Es verging eine weitere Stunde, dann machte sich zur Begeisterung von Matthias der größte Teil der Jungs zu irgendetwas auf den Weg und die Mädchen bewegten sich in Richtung Wasser. Man konnte direkt sehen, wie es anfing, in ihm zu brodeln. Mir schwante sofort nichts Gutes. Mein Freund war bereit zu kämpfen: In der neuen Bundeswehr, für sein Land und für die wahre Liebe seines Lebens! Noch ehe wir etwas sagen konnten stand er auf, um sich erneut bis auf die Badehose zu entkleiden. „Bist du dir wirklich sicher, was du da tust?
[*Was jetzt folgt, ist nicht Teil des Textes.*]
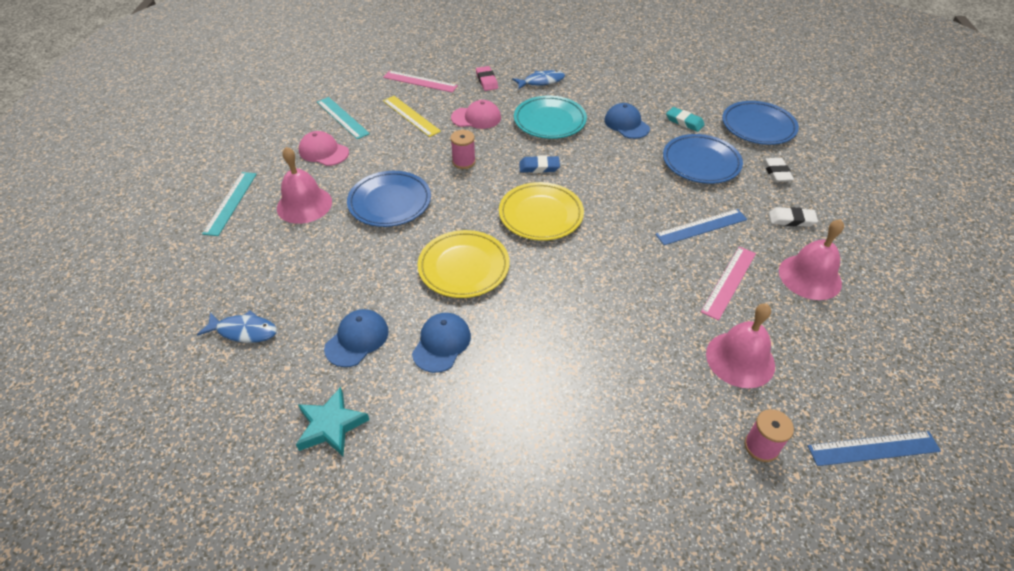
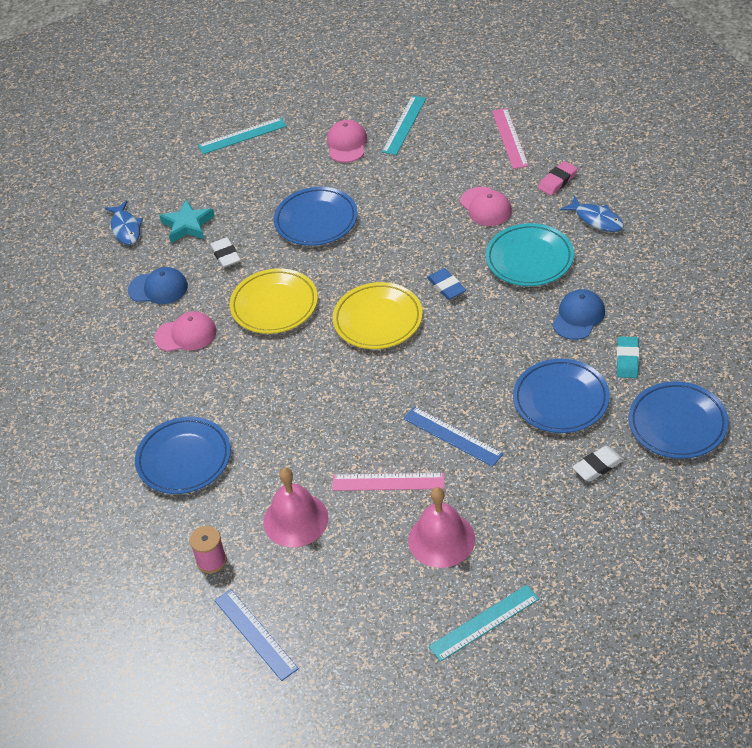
camera: 65 degrees right, 0 degrees up
(304, 204) = (273, 175): pink bell -> none
(331, 426) = (79, 319): turquoise star -> turquoise star (187, 225)
(411, 116) = (447, 164): yellow ruler -> none
(441, 343) = (186, 334): blue cap -> pink cap
(464, 162) = (409, 234): pink spool -> none
(609, 414) = (184, 459): none -> blue plate
(791, 219) = (522, 501): white eraser -> white eraser (225, 255)
(910, 288) = (484, 623): none -> turquoise ruler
Dieses Techtelmechtel kann böse ausgehen!“ meinte Michael. „Ich bin vorsichtig, sülze nur etwas rum, falls die Gang zurückkommt, verdrücke ich mich schnell.“, erwiderte Matthias. „Und was ist mit den zwei Burschen, die verblieben sind? Die werden schweigen?“, setzte Michael nach. Matthias überlegte, zuckte dann aber nur mit den Schultern und lief ruhigen Schrittes los. Er ging just in dem Moment zur Wasserlinie, als sie alleine in Richtung Strand schwamm. Konnte auch kein Zufall sein. Zwanzig Meter im Wasser trafen sie sich und fingen an, miteinander zu reden.
Beide lachten und sahen sehr fröhlich aus.
Nicht so wie wir.
Ehrlich gesagt wollte ich sofort einpacken und mich auf alle Eventualitäten vorbereiten. Diese Sportler Jungs behagten mir überhaupt gar nicht. Zu abgeklärt. Zu trainiert. Und genau passend in diesem Moment kam die ganze Gruppe Jungs wieder um die Ecke. Sie blieben überrascht stehen, als sie Matthias und ihre Begleitung im Wasser sahen; Dann redeten sie kurz miteinander, bevor sie schnellen Schrittes, tobenden Gesichtern und ersten Brüllern auf die beiden frisch Verliebten zuliefen.